Working capital loans were also popular, with 17% of borrowers spending their loans on covering day-to-day expenses, while 9% used loans to refinance or pay down other debts, and 6% used them for marketing.

resources for female entrepreneurs

 

More Resources for Female Entrepreneurs

If you don’t want to pursue loans, you have other options, including grants and support from a number of organizations. Here are a few:

National Association of Women Business Owners

Founded in 1975, the National Association of Women Business Owners (NAWBO) is a dues-based organization that represents women entrepreneurs in any industry. It hosts virtual and in-person events to support women in business, facilitate networking, and provide education.

The NAWBO is dedicated to promoting economic development for its members, building strategic alliances, and transforming public policy.

Association of Women’s Business Centers

This nonprofit group partners with the SBA to promote women-owned businesses. The SBA has more than 100 business centers across the country that provide mentoring, training, business development, and financing opportunities to women entrepreneurs. More than 150,000 take advantage of the centers’ offerings every year. 

On Sept. 7, 2021, 14 of the centers received grants totaling $2.7 million from the SBA Office of Women’s Business Ownership. 

Ladies Who Launch

Ladies Who Launch is a 501(c)(3) charitable organization with a mission to “empower a global community of early-stage women entrepreneurs by providing resources, grants, mentorship, and networking opportunities.”

It has hosted 100 free events, meetups, webinars, and virtual events for women, and has used its Shop Women Owned Guides to direct an estimated $5 million in revenue toward women-owned businesses. In addition, it says it has provided $200,000 in capital to women-owned businesses.

National Association for Female Executives

Founded in 1972, the NAFE is a networking and advocacy group for women who serve in executive positions and who own businesses. It hosts conferences and highlights women and women-owned companies for achievement and excellence.

SBA Office of Women’s Business Ownership

The Office of Women’s Business Ownership (OWBO) is an arm of the SBA that provides “advocacy, outreach, education, and support” for women entrepreneurs, focusing especially on those who are socially or economically disadvantaged. Established in 1979, it operates through local SBA district offices. It established the Women’s Business Center Program in 1988.

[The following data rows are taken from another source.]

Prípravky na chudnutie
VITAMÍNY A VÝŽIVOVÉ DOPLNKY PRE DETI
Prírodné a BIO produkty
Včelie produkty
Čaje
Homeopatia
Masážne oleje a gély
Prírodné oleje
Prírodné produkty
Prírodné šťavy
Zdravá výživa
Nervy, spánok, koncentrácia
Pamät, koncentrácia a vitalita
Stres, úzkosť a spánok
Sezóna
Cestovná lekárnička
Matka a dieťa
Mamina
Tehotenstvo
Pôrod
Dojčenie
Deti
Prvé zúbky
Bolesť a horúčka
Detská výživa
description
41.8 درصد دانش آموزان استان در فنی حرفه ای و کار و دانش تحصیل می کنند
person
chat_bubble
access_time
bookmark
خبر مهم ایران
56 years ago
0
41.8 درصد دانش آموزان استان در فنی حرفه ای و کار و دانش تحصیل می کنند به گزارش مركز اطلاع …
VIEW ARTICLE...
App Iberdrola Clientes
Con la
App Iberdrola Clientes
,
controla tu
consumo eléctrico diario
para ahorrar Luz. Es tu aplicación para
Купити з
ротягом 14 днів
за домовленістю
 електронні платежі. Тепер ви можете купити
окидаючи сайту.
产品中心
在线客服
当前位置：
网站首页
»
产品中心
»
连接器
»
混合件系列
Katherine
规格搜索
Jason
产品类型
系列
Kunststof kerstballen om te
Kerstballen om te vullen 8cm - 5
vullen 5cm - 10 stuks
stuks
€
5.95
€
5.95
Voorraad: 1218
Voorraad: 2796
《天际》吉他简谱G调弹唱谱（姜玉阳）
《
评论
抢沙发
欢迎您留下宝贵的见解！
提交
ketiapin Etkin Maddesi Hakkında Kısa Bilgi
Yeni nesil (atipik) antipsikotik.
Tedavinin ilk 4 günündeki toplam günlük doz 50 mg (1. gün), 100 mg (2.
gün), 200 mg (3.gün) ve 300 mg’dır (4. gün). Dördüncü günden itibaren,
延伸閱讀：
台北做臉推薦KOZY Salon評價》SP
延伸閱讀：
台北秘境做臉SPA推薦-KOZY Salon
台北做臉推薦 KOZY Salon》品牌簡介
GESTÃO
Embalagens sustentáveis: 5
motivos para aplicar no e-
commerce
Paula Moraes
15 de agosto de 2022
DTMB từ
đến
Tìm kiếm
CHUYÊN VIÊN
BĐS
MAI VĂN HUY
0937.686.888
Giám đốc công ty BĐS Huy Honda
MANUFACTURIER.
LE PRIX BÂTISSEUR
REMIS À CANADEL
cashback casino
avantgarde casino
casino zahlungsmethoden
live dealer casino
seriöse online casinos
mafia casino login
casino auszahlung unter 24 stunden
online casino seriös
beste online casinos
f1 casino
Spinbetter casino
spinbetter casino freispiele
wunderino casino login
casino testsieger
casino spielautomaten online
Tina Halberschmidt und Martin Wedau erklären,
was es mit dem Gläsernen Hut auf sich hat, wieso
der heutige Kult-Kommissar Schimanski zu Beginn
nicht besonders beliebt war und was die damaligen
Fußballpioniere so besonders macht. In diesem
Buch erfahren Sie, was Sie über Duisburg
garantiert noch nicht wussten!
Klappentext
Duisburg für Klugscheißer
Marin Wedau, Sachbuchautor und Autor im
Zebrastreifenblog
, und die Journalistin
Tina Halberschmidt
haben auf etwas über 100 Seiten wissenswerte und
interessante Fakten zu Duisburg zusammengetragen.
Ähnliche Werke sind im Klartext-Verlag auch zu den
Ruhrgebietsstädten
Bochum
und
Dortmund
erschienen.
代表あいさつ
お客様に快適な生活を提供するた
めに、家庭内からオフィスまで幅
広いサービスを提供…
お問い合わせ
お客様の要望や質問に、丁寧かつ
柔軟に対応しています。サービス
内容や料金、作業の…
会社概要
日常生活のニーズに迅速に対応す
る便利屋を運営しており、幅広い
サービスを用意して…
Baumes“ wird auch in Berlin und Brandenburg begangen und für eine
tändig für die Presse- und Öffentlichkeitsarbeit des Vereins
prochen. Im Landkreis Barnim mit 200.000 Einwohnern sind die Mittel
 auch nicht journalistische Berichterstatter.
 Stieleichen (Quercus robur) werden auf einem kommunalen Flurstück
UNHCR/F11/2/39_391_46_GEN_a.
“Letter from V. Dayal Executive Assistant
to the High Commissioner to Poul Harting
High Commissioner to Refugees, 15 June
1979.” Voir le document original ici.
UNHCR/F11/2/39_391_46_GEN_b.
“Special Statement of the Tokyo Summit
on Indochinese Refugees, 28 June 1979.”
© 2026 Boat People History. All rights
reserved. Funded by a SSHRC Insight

Center for Women & Enterprise 

The Center for Women & Enterprise (CWE) is a nonprofit organization that focuses on women in the New England area. Since 1995, it has worked with more than 46,000 entrepreneurs in Massachusetts, New Hampshire, Rhode Island, and Vermont. The CWE describes itself as “an inclusive economic empowerment organization” that helps women launch and expand businesses of all sizes through education, training, technical assistance, and certifications. 

Business Grants for Women

A variety of grants are available to female business owners, as well. They include:

The Amber Grant

Amber Grants are available on a monthly basis throughout the year. A $10,000 grant winner is announced on the 22nd of each month, with one of the 12 monthly winners receiving $25,000 more at the end of the year. To be eligible, applicants must be women who own businesses, provide specific plans for how the grant would be used, and detail the background of their businesses.

Backstage Capital

Backstage Capital offers grants and programs to “underestimated founders”: women, people of color, and LGBTQ+ business owners. Any stage company from any industry may apply, including solo founders. Initial investments have ranged from $25,000 to $100,000. For more information, see the group’s FAQ page.

Chicago Foundation for Women

The Chicago Foundation for Women awards grants ranging from $15,000 to $150,000 to women in the Chicago area. The group has two grantmaking cycles, funding freedom from violence and health in the spring and economic security in the fall.

The number of women entrepreneurs is growing, and the number of opportunities for women to gain a foothold with new businesses is growing, too. With these opportunities, you can see what loans will best serve your goals, both in the short term and in the long run for growing and managing your business.